Spare a thought, if you will, for our hard-pressed MPs and parliamentary candidates. They’ve entered politics for any number of reasons: perhaps their starting point was ideological, or rooted in local issues, or it catalysed around the NHS or social justice. But in their pre-election hustings and post-election surgeries, they need to have a line on any number of complex issues beyond their personal experience.
So what do they say to the construction SME director complaining about lack of access to public sector contracts? What response do they offer the family at the bottom of the housing association’s waiting list? How best do they advise the young trainee whose brick-laying diploma at the local college led precisely nowhere?

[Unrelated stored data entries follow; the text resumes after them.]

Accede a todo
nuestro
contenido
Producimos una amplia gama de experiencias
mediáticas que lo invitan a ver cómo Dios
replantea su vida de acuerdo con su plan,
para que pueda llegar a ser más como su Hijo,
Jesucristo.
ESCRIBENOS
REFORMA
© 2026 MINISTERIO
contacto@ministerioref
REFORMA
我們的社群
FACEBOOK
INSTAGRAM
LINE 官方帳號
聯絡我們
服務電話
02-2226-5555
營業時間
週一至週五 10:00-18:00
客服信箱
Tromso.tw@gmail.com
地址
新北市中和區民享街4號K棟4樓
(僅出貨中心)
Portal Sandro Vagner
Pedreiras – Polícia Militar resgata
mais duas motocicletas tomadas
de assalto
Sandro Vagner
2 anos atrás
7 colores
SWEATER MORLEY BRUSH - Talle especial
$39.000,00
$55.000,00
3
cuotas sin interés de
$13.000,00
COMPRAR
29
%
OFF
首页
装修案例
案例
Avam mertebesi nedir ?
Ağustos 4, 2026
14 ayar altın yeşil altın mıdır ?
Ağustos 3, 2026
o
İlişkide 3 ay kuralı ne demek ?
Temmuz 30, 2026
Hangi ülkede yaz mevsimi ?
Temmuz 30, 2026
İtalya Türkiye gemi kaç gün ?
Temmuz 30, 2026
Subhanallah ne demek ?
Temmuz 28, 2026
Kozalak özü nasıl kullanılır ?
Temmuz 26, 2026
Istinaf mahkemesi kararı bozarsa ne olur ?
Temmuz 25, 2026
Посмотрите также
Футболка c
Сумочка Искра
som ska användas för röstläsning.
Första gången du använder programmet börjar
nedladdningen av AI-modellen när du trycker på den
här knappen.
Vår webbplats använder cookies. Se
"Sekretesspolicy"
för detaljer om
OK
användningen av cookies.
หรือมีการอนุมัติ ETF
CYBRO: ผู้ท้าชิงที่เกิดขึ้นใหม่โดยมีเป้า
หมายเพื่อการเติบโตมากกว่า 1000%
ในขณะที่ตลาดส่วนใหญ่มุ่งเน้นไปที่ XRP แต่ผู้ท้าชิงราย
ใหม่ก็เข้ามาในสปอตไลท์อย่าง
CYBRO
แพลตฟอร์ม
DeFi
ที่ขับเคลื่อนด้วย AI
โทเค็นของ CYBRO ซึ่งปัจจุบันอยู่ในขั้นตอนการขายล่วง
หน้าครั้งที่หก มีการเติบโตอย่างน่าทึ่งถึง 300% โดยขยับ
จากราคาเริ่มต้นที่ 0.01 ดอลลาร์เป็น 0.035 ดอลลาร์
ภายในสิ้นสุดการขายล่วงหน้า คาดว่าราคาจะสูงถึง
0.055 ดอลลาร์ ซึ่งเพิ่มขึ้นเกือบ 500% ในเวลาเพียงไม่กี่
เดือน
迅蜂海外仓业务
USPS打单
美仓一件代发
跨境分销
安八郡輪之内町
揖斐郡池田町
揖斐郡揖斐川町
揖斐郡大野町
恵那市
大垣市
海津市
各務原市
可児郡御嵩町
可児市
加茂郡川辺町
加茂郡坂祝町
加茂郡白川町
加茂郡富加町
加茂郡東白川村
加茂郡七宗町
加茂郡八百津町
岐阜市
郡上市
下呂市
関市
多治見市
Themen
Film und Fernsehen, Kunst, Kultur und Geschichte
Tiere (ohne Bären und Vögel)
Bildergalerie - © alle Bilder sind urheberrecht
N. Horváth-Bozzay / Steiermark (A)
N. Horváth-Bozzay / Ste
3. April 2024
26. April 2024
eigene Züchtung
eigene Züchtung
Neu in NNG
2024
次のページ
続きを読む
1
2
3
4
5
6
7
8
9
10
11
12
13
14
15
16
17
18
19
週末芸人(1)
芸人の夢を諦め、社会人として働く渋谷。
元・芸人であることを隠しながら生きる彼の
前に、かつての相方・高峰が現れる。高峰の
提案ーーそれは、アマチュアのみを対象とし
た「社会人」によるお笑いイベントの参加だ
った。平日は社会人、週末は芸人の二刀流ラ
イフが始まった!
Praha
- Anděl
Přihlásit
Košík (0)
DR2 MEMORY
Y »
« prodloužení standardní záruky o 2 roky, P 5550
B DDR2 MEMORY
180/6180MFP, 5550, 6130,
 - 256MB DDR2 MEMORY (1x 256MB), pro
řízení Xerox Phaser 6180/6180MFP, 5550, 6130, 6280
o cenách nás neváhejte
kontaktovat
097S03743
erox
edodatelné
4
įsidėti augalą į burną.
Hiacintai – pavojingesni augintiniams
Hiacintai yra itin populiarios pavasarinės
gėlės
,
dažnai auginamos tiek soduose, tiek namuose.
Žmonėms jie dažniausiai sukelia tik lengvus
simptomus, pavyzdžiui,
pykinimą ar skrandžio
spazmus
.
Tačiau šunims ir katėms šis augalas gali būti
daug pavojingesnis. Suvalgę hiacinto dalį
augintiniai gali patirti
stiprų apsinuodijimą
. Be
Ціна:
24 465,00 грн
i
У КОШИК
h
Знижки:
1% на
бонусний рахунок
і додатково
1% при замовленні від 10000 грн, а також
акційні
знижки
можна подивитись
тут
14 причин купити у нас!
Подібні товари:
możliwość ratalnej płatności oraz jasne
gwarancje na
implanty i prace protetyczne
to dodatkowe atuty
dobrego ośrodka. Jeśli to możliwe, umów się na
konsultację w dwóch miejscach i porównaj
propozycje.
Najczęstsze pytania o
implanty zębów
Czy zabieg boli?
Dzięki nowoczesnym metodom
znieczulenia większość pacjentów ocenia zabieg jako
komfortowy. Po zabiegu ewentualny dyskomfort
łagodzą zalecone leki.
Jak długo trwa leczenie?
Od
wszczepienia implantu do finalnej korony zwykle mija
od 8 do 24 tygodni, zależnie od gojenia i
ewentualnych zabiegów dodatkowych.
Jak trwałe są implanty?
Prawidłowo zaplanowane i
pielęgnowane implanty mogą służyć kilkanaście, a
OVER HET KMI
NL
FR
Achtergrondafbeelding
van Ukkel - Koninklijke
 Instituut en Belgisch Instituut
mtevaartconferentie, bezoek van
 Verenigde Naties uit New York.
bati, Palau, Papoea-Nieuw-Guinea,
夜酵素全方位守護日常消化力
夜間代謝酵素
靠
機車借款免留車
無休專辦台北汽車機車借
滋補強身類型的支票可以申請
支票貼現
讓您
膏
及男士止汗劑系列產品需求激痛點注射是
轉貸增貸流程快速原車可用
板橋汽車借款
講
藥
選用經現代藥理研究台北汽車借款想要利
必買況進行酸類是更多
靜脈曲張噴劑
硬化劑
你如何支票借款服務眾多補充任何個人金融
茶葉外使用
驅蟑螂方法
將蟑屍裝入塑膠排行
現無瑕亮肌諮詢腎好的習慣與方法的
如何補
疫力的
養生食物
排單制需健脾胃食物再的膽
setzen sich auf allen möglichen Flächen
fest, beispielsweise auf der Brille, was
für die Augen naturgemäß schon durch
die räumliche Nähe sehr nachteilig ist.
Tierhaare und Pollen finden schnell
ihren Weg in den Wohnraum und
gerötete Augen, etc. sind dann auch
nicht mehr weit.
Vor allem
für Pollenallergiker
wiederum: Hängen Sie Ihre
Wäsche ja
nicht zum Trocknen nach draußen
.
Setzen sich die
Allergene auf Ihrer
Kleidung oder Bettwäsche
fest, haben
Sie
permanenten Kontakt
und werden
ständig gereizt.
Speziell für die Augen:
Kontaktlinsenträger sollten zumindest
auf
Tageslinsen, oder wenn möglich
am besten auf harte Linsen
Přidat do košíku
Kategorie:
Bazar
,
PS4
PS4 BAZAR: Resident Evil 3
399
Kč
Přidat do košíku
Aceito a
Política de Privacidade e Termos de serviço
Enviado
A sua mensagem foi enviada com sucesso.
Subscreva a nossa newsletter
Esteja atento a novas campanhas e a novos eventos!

If you’re a typical MP, your responses will be drawn from the library of construction policy cliches. You might sympathise with the SME rather than advise on BIM adoption; the idea of lobbying the HA to pursue faster and cheaper offsite construction is unlikely to be top of mind; and you might give the trainee a little pep talk about the 182,000 new jobs the CITB tell us will open up by 2019, before advising them to apply for a job at the above-mentioned HA’s new site.
In other words, your responses would be geared to supporting an industry-wide status quo: long and inefficient supply chains, conventional methods of construction, ineffective training mechanisms and a sense that part of the industry’s raison d’etre is to provide a high volume of jobs in traditional craft skills.
The new CIOB Guide to the Built Environment offers a correction to some of these embedded views, presenting our industry in a more updated light. It’s a worthwhile project that should hopefully initiate, then develop, conversations between the CIOB and our elected representatives in the coming months.
But the document is only the starting point of a new drive to engage with the political process that goes beyond the 2015 General Election campaign and individual MPs’ surgeries.
Once we have a new government, there will be an ever-increasing range of policy issues where the CIOB, as the voice of qualified, skilled construction managers, has a contribution to make. There’s BIM, of course, and pursuing a multi-strand approach to training and education. There’s the increasingly globalised world we operate in (highlighted by new vice president Paul Nash), and how about the implications of the “circular economy” on public procurement?
It’s not as if the CIOB can unilaterally influence policy on these issues. But if it can do more to position and promote itself as a well-informed voice with sensible ideas to add, then the industry and membership should undoubtedly benefit.